Specializes in Cardiovascular.

I think one of the issues that we need to discuss is how the physicians discuss the care of these patients with the families. There are times when the most dignified care these patients could receive is to allow nature to take it's course. I don't want to get on the soap box here but it is just plain cruel to allow families to continue life support for hopeless patients for their own selfish reasons. I am fortunate that our intensivists are very proactive in keeping the families informed on the patient's condition and are very honest when it appears that there will be no purposeful recovery.

Specializes in ACNP-BC, Adult Critical Care, Cardiology.

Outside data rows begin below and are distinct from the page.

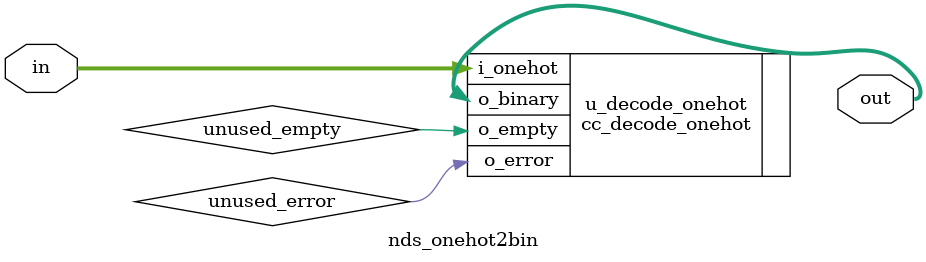
<source format=sv>

module nds_onehot2bin (
  out,
  in
);
  parameter N = 8;
  localparam W = $clog2(N);

  output   [W-1:0] out;
  input    [N-1:0] in;

  logic unused_empty;
  logic unused_error;

  cc_decode_onehot #(
    .OhtWidth(N)
  ) u_decode_onehot (
    .i_onehot(in),
    .o_binary(out),
    .o_empty(unused_empty),
    .o_error(unused_error)
  );

endmodule


</source>
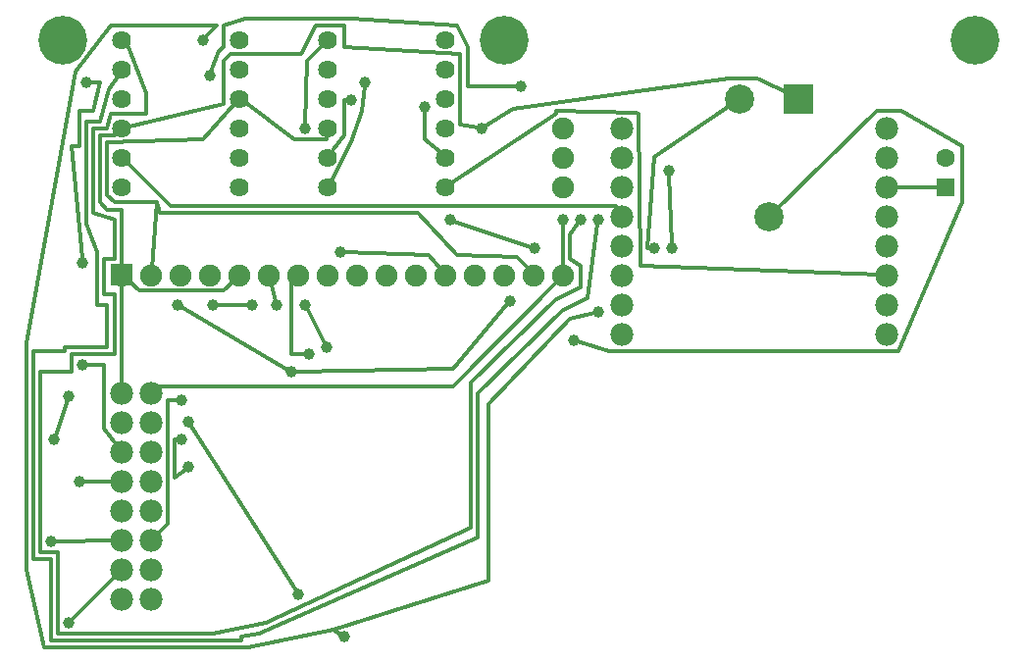
<source format=gbl>
G04 MADE WITH FRITZING*
G04 WWW.FRITZING.ORG*
G04 DOUBLE SIDED*
G04 HOLES PLATED*
G04 CONTOUR ON CENTER OF CONTOUR VECTOR*
%ASAXBY*%
%FSLAX23Y23*%
%MOIN*%
%OFA0B0*%
%SFA1.0B1.0*%
%ADD10C,0.077778*%
%ADD11C,0.075000*%
%ADD12C,0.064000*%
%ADD13C,0.062992*%
%ADD14C,0.099000*%
%ADD15C,0.165354*%
%ADD16C,0.078000*%
%ADD17C,0.039370*%
%ADD18R,0.075000X0.075000*%
%ADD19R,0.062992X0.062992*%
%ADD20R,0.099000X0.099000*%
%ADD21C,0.012000*%
%LNCOPPER0*%
G90*
G70*
G54D10*
X2044Y1133D03*
X2044Y1233D03*
X2044Y1333D03*
X2044Y1433D03*
X2044Y1533D03*
X2044Y1633D03*
X2044Y1733D03*
X2044Y1833D03*
X2944Y1833D03*
X2944Y1733D03*
X2944Y1633D03*
X2944Y1533D03*
X2944Y1433D03*
X2944Y1333D03*
X2944Y1233D03*
X2944Y1133D03*
X2044Y1133D03*
X2044Y1233D03*
X2044Y1333D03*
X2044Y1433D03*
X2044Y1533D03*
X2044Y1633D03*
X2044Y1733D03*
X2044Y1833D03*
X2944Y1833D03*
X2944Y1733D03*
X2944Y1633D03*
X2944Y1533D03*
X2944Y1433D03*
X2944Y1333D03*
X2944Y1233D03*
X2944Y1133D03*
G54D11*
X344Y1333D03*
X444Y1333D03*
X544Y1333D03*
X644Y1333D03*
X744Y1333D03*
X844Y1333D03*
X944Y1333D03*
X1044Y1333D03*
X1144Y1333D03*
X1244Y1333D03*
X1344Y1333D03*
X1444Y1333D03*
X1544Y1333D03*
X1644Y1333D03*
X1744Y1333D03*
X1844Y1333D03*
G54D12*
X344Y1733D03*
X344Y1833D03*
X344Y1933D03*
X344Y2033D03*
X344Y2133D03*
X744Y2133D03*
X744Y2033D03*
X744Y1933D03*
X744Y1833D03*
X744Y1733D03*
X744Y1633D03*
X344Y1633D03*
G54D13*
X3144Y1633D03*
X3144Y1732D03*
G54D14*
X2444Y1933D03*
X2644Y1933D03*
X2544Y1533D03*
G54D11*
X1844Y1833D03*
X1844Y1733D03*
X1844Y1633D03*
G54D12*
X1444Y2033D03*
X1444Y1933D03*
X1444Y1833D03*
X1444Y1733D03*
X1444Y1633D03*
X1044Y1633D03*
X1044Y1733D03*
X1044Y1833D03*
X1044Y1933D03*
X1044Y2033D03*
X1044Y2133D03*
X1444Y2133D03*
G54D15*
X144Y2133D03*
X1644Y2133D03*
X3244Y2133D03*
G54D16*
X344Y933D03*
X344Y833D03*
X344Y733D03*
X344Y633D03*
X344Y533D03*
X344Y433D03*
X344Y333D03*
X344Y233D03*
X344Y933D03*
X344Y833D03*
X344Y733D03*
X344Y633D03*
X344Y533D03*
X344Y433D03*
X344Y333D03*
X344Y233D03*
X444Y233D03*
X444Y333D03*
X444Y433D03*
X444Y533D03*
X444Y633D03*
X444Y733D03*
X444Y833D03*
X444Y933D03*
G54D17*
X966Y1832D03*
X1374Y1904D03*
X2154Y1424D03*
X1566Y1832D03*
X1086Y1412D03*
X1842Y1520D03*
X1746Y1424D03*
X1458Y1520D03*
X546Y908D03*
X654Y1232D03*
X786Y1232D03*
X1122Y1928D03*
X198Y632D03*
X2214Y1424D03*
X2202Y1688D03*
X1698Y1976D03*
X642Y2012D03*
X546Y776D03*
X570Y680D03*
X210Y1028D03*
X918Y1004D03*
X534Y1232D03*
X1878Y1112D03*
X1662Y1244D03*
X978Y1064D03*
X162Y152D03*
X870Y1232D03*
X966Y1232D03*
X1038Y1088D03*
X1170Y1988D03*
X102Y428D03*
X1902Y1520D03*
X1962Y1520D03*
X222Y1988D03*
X210Y1376D03*
X162Y920D03*
X114Y776D03*
X618Y2132D03*
X1962Y1208D03*
X570Y836D03*
X942Y248D03*
X1098Y104D03*
G54D18*
X344Y1334D03*
G54D19*
X3144Y1633D03*
G54D20*
X2644Y1933D03*
G54D21*
X3123Y1633D02*
X2968Y1633D01*
D02*
X1026Y2115D02*
X972Y2060D01*
X972Y2060D02*
X966Y1846D01*
D02*
X1425Y1750D02*
X1374Y1796D01*
X1374Y1796D02*
X1374Y1891D01*
D02*
X2032Y1553D02*
X2022Y1568D01*
X2022Y1568D02*
X510Y1568D01*
X510Y1568D02*
X363Y1715D01*
D02*
X1466Y1647D02*
X1818Y1880D01*
X1818Y1880D02*
X1818Y1892D01*
X1818Y1892D02*
X2094Y1886D01*
X2094Y1886D02*
X2100Y1880D01*
X2100Y1880D02*
X2106Y1364D01*
X2106Y1364D02*
X2921Y1334D01*
D02*
X727Y1915D02*
X618Y1796D01*
X618Y1796D02*
X294Y1784D01*
X294Y1784D02*
X294Y1604D01*
X294Y1604D02*
X318Y1580D01*
X318Y1580D02*
X462Y1580D01*
X462Y1580D02*
X446Y1356D01*
D02*
X1040Y1808D02*
X1038Y1796D01*
X1038Y1796D02*
X930Y1796D01*
X930Y1796D02*
X765Y1918D01*
D02*
X1728Y1350D02*
X1686Y1394D01*
X1686Y1394D02*
X1482Y1400D01*
X1482Y1400D02*
X1350Y1544D01*
X1350Y1544D02*
X474Y1544D01*
X474Y1544D02*
X462Y1580D01*
D02*
X2423Y1919D02*
X2154Y1736D01*
X2154Y1736D02*
X2130Y1424D01*
X2130Y1424D02*
X2141Y1424D01*
D02*
X1577Y1839D02*
X1674Y1898D01*
X1674Y1898D02*
X2406Y2000D01*
X2406Y2000D02*
X2502Y2000D01*
X2502Y2000D02*
X2621Y1944D01*
D02*
X369Y1839D02*
X690Y1916D01*
X690Y1916D02*
X690Y2060D01*
X690Y2060D02*
X714Y2084D01*
X714Y2084D02*
X954Y2084D01*
X954Y2084D02*
X1002Y2180D01*
X1002Y2180D02*
X1098Y2180D01*
X1098Y2180D02*
X1098Y2108D01*
X1098Y2108D02*
X1494Y2084D01*
X1494Y2084D02*
X1494Y1844D01*
X1494Y1844D02*
X1553Y1834D01*
D02*
X344Y1356D02*
X342Y1556D01*
X342Y1556D02*
X294Y1556D01*
X294Y1556D02*
X270Y1580D01*
X270Y1580D02*
X270Y1808D01*
X270Y1808D02*
X318Y1808D01*
X318Y1808D02*
X326Y1816D01*
D02*
X344Y958D02*
X344Y1310D01*
D02*
X728Y1317D02*
X690Y1280D01*
X690Y1280D02*
X402Y1280D01*
X402Y1280D02*
X361Y1318D01*
D02*
X1429Y1351D02*
X1386Y1400D01*
X1386Y1400D02*
X1099Y1412D01*
D02*
X1844Y1356D02*
X1842Y1507D01*
D02*
X464Y948D02*
X474Y956D01*
X474Y956D02*
X1470Y956D01*
X1470Y956D02*
X1828Y1317D01*
D02*
X1733Y1428D02*
X1471Y1516D01*
D02*
X462Y451D02*
X498Y488D01*
X498Y488D02*
X498Y908D01*
X498Y908D02*
X533Y908D01*
D02*
X667Y1232D02*
X773Y1232D01*
D02*
X1109Y1928D02*
X1098Y1928D01*
X1098Y1928D02*
X1098Y1808D01*
X1098Y1808D02*
X1062Y1760D01*
X1062Y1760D02*
X1058Y1755D01*
D02*
X320Y633D02*
X211Y632D01*
D02*
X2213Y1438D02*
X2203Y1675D01*
D02*
X1685Y1976D02*
X1518Y1976D01*
X1518Y1976D02*
X1518Y2108D01*
X1518Y2108D02*
X1482Y2180D01*
X1482Y2180D02*
X1122Y2204D01*
X1122Y2204D02*
X762Y2204D01*
X762Y2204D02*
X690Y2180D01*
X690Y2180D02*
X690Y2108D01*
X690Y2108D02*
X672Y2096D01*
X672Y2096D02*
X647Y2025D01*
D02*
X533Y776D02*
X522Y776D01*
X522Y776D02*
X522Y644D01*
X522Y644D02*
X559Y672D01*
D02*
X329Y753D02*
X282Y812D01*
X282Y812D02*
X282Y1028D01*
X282Y1028D02*
X223Y1028D01*
D02*
X906Y1011D02*
X546Y1225D01*
D02*
X2563Y1552D02*
X2910Y1892D01*
X2910Y1892D02*
X2994Y1892D01*
X2994Y1892D02*
X3198Y1772D01*
X3198Y1772D02*
X3198Y1580D01*
X3198Y1580D02*
X2982Y1076D01*
X2982Y1076D02*
X1998Y1076D01*
X1998Y1076D02*
X1891Y1108D01*
D02*
X1653Y1234D02*
X1470Y1016D01*
X1470Y1016D02*
X931Y1005D01*
D02*
X929Y1316D02*
X918Y1304D01*
X918Y1304D02*
X918Y1064D01*
X918Y1064D02*
X965Y1064D01*
D02*
X172Y162D02*
X327Y316D01*
D02*
X850Y1311D02*
X867Y1245D01*
D02*
X972Y1220D02*
X1032Y1100D01*
D02*
X1168Y1975D02*
X1158Y1892D01*
X1158Y1892D02*
X1122Y1784D01*
X1122Y1784D02*
X1056Y1656D01*
D02*
X320Y433D02*
X115Y429D01*
D02*
X361Y2114D02*
X366Y2108D01*
X366Y2108D02*
X426Y1952D01*
X426Y1952D02*
X426Y1880D01*
X426Y1880D02*
X306Y1880D01*
X306Y1880D02*
X294Y1832D01*
X294Y1832D02*
X246Y1832D01*
X246Y1832D02*
X246Y1544D01*
X246Y1544D02*
X318Y1520D01*
X318Y1520D02*
X318Y1388D01*
X318Y1388D02*
X282Y1388D01*
X282Y1388D02*
X282Y1268D01*
X282Y1268D02*
X318Y1268D01*
X318Y1268D02*
X318Y1064D01*
X318Y1064D02*
X174Y1064D01*
X174Y1064D02*
X174Y1004D01*
X174Y1004D02*
X66Y1004D01*
X66Y1004D02*
X66Y392D01*
X66Y392D02*
X126Y392D01*
X126Y392D02*
X126Y116D01*
X126Y116D02*
X654Y116D01*
X654Y116D02*
X834Y152D01*
X834Y152D02*
X1530Y476D01*
X1530Y476D02*
X1530Y968D01*
X1530Y968D02*
X1818Y1250D01*
X1818Y1250D02*
X1902Y1292D01*
X1902Y1292D02*
X1902Y1364D01*
X1902Y1364D02*
X1866Y1388D01*
X1866Y1388D02*
X1866Y1472D01*
X1866Y1472D02*
X1894Y1509D01*
D02*
X1960Y1507D02*
X1926Y1256D01*
X1926Y1256D02*
X1842Y1214D01*
X1842Y1214D02*
X1554Y932D01*
X1554Y932D02*
X1554Y440D01*
X1554Y440D02*
X810Y116D01*
X810Y116D02*
X750Y104D01*
X750Y104D02*
X750Y92D01*
X750Y92D02*
X102Y92D01*
X102Y92D02*
X102Y368D01*
X102Y368D02*
X42Y368D01*
X42Y368D02*
X42Y1076D01*
X42Y1076D02*
X150Y1076D01*
X150Y1076D02*
X150Y1088D01*
X150Y1088D02*
X294Y1088D01*
X294Y1088D02*
X294Y1232D01*
X294Y1232D02*
X258Y1232D01*
X258Y1232D02*
X258Y1412D01*
X258Y1412D02*
X222Y1508D01*
X222Y1508D02*
X222Y1856D01*
X222Y1856D02*
X270Y1856D01*
X270Y1856D02*
X300Y1964D01*
X300Y1964D02*
X331Y2012D01*
D02*
X235Y1988D02*
X270Y1988D01*
X270Y1988D02*
X246Y1892D01*
X246Y1892D02*
X198Y1892D01*
X198Y1892D02*
X198Y1772D01*
X198Y1772D02*
X174Y1772D01*
X174Y1772D02*
X209Y1390D01*
D02*
X158Y907D02*
X118Y789D01*
D02*
X627Y2142D02*
X666Y2180D01*
X666Y2180D02*
X306Y2180D01*
X306Y2180D02*
X186Y2024D01*
X186Y2024D02*
X18Y1100D01*
X18Y1100D02*
X18Y332D01*
X18Y332D02*
X78Y68D01*
X78Y68D02*
X774Y68D01*
X774Y68D02*
X1062Y128D01*
X1062Y128D02*
X1590Y296D01*
X1590Y296D02*
X1590Y896D01*
X1590Y896D02*
X1866Y1184D01*
X1866Y1184D02*
X1949Y1205D01*
D02*
X577Y825D02*
X935Y260D01*
D02*
X1087Y112D02*
X1062Y128D01*
G04 End of Copper0*
M02*
</source>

I work as an NP in various adult ICU's with Med-Surg, Cardiac, and Neuro patient populations. While we are not immune to challenging situations where families want everything done in a patient with a clear poor prognosis and continuation of medical treatments are futile, we rarely see patients linger on for months in the ICU. We do have a multicultural population with some ethnic groups with beliefs and practices that condone continuation of futile care. However, we have great staff resources such as the Palliative Care service and in extreme cases, we have gotten the Medical Ethics chief involved. I've rarely seen unilateral DNR's done here but it has happened.